Where to find support
It was for this reason that Herbert decided to volunteer for Breast Cancer Care and Breast Cancer Now’s Someone Like Me service, which matches volunteers with people seeking support. Through this service, he has spoken to a number of men with breast cancer, who might otherwise feel very alone.
Priestley points out that all of Breast Cancer Care's services are open to men as well as women, and that anybody affected by breast cancer can call the helpline free on 0808 800 6000 for information and support.
"We do get men ringing us asking questions about their breast health, so we're always there for anyone who wants to ask questions and talk through concerns," she says. "We have some information specifically tailored to men on our website, and we also have moving forward services for people who've got to the end of their treatment - I know we've had men attend that in the past. None of our services are exclusive to women."

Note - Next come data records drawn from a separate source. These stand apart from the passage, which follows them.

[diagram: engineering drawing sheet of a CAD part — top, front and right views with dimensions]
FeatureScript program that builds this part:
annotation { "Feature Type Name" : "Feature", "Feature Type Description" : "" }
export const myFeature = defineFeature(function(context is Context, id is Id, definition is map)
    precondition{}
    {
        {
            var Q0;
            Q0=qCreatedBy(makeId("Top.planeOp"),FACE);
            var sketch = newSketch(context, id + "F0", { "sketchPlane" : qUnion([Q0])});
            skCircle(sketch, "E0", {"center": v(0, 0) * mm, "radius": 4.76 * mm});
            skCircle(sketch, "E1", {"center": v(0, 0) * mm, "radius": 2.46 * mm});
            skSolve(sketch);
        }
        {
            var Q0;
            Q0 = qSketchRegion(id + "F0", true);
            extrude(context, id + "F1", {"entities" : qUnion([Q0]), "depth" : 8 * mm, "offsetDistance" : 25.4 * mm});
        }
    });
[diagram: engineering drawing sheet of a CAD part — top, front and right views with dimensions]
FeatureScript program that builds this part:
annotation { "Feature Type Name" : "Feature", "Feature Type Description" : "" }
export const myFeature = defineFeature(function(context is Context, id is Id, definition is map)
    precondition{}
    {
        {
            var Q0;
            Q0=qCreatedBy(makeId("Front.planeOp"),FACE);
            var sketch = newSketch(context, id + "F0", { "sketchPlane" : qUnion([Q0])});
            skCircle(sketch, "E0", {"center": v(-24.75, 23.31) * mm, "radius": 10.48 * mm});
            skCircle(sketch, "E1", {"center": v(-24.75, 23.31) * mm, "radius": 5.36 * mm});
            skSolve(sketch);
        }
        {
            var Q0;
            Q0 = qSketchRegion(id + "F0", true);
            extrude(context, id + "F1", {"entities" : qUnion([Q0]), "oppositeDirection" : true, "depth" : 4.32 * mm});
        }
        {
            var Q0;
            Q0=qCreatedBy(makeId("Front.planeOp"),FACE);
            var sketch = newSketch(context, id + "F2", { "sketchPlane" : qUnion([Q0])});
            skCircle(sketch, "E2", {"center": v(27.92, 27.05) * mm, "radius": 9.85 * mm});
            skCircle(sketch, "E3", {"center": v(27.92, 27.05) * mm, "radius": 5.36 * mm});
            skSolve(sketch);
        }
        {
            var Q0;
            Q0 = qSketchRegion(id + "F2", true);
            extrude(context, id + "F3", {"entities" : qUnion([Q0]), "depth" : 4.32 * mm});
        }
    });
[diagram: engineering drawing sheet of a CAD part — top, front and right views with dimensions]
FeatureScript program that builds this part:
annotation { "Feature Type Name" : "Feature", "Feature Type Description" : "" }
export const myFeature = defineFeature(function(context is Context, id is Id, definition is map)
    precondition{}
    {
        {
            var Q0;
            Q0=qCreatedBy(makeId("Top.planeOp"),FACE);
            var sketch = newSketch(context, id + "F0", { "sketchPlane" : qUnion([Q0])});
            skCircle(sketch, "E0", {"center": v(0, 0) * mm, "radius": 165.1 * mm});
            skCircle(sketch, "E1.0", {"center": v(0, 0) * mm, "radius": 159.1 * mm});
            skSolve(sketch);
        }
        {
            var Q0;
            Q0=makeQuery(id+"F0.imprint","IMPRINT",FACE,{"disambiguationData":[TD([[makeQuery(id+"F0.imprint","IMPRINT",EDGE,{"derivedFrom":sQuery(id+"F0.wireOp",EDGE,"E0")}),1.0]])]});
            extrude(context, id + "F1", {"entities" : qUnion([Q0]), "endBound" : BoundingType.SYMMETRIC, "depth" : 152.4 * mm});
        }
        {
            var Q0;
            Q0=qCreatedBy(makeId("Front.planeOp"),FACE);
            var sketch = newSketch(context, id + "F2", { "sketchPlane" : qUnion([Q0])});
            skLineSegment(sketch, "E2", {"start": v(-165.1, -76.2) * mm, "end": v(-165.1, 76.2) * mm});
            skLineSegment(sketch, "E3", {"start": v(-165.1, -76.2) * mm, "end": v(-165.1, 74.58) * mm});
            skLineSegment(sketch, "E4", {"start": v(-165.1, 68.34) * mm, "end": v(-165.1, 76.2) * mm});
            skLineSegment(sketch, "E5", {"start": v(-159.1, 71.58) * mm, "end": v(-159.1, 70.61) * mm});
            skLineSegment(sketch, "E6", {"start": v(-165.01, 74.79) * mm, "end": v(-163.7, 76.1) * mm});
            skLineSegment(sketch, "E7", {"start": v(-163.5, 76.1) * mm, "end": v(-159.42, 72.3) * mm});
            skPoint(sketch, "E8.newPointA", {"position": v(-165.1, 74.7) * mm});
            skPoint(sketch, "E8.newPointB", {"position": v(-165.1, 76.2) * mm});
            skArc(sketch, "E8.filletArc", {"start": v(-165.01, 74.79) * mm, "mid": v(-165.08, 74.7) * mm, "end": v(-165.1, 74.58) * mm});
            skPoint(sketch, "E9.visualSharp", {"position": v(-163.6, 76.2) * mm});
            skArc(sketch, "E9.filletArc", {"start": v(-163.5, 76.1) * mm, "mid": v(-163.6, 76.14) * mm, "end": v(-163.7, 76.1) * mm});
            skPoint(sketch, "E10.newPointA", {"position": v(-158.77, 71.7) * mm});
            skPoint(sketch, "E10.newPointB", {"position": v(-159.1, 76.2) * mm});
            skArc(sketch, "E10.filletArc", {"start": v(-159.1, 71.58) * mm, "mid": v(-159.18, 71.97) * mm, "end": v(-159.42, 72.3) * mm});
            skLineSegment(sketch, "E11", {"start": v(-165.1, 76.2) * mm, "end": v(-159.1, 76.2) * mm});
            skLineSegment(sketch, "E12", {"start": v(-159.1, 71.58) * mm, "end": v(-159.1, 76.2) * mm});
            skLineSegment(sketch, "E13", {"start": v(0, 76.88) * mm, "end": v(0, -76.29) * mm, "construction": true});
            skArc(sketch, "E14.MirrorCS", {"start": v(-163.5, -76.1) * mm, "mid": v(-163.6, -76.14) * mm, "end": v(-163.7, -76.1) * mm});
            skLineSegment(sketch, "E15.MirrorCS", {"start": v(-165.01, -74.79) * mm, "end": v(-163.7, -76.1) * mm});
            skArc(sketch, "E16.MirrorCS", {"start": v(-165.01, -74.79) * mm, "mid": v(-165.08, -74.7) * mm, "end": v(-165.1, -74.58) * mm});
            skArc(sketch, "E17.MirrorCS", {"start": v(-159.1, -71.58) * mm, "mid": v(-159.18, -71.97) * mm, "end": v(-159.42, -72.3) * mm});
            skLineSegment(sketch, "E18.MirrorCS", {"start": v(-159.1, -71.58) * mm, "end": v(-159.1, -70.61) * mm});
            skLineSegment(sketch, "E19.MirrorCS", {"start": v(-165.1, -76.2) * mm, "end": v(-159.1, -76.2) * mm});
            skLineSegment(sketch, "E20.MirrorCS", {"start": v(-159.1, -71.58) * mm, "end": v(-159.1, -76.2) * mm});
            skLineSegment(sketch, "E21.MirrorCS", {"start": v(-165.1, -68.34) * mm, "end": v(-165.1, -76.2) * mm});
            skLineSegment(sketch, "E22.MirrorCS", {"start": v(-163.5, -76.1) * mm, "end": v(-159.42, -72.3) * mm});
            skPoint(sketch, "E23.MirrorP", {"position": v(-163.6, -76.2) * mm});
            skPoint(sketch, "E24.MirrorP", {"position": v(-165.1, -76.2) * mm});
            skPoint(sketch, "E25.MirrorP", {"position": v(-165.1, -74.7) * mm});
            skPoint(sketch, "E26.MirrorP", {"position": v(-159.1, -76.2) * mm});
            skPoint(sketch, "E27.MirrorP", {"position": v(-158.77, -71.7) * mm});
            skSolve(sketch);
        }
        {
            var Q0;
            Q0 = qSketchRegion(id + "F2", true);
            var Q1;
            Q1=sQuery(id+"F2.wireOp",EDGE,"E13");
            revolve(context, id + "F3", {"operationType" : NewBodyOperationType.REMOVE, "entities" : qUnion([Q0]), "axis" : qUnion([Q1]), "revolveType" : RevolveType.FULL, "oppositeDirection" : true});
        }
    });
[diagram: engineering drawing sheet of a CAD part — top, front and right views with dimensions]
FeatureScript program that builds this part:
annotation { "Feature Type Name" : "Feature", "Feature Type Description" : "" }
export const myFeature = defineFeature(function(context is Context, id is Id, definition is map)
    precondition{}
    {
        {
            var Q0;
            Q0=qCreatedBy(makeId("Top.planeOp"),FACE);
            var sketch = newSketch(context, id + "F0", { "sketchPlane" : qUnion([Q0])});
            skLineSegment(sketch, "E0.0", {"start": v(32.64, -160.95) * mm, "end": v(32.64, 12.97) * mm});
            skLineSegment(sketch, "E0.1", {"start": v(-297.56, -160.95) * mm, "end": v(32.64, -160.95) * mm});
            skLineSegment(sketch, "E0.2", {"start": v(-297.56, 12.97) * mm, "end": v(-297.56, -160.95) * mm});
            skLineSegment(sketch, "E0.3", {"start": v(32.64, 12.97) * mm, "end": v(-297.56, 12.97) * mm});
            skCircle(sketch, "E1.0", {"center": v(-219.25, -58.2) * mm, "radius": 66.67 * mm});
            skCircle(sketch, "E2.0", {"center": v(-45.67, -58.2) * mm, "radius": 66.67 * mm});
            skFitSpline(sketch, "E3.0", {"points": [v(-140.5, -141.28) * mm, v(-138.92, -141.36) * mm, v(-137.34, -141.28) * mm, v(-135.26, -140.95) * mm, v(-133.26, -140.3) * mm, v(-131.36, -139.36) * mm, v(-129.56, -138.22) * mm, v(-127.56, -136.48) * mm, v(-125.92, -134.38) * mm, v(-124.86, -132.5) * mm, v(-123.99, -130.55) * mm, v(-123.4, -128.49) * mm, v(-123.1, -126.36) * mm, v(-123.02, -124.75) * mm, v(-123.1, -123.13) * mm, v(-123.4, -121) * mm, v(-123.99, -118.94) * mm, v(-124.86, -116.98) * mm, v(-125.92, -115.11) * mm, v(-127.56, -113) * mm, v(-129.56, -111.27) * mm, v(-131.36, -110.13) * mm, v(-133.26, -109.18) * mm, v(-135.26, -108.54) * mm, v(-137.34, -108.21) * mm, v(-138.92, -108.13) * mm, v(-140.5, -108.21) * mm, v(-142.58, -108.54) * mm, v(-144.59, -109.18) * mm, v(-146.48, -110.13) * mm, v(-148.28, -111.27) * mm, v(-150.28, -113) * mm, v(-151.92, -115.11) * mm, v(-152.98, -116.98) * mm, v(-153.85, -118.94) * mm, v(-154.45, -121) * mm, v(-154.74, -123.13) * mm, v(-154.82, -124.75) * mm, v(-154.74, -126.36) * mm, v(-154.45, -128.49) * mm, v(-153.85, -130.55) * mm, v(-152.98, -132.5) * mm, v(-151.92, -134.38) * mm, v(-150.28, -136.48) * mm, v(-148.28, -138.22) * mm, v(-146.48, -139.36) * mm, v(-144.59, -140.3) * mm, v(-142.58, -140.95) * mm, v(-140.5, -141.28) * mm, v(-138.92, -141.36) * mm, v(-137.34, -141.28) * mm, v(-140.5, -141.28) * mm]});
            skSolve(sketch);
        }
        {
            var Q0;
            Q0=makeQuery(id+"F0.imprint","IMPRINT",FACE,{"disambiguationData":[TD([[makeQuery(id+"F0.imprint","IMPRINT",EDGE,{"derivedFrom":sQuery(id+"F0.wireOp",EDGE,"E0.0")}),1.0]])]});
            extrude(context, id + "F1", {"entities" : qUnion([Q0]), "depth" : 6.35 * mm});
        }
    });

Today, Herbert is fit and healthy. And as well as helping other men with breast cancer, he's looking to raise more awareness around the disease.
"Men don't like to go to the doctor anyway, but there's an added problem with something like this because they see it as a ladies' disease," he says. "I would say to all men that they should feel their breasts and make sure they haven't got any lumps or soreness, and if they do find anything then go to the doctor. And I think when people are talking about breast cancer they could say men and women with breast cancer, not just women, because men can get it too."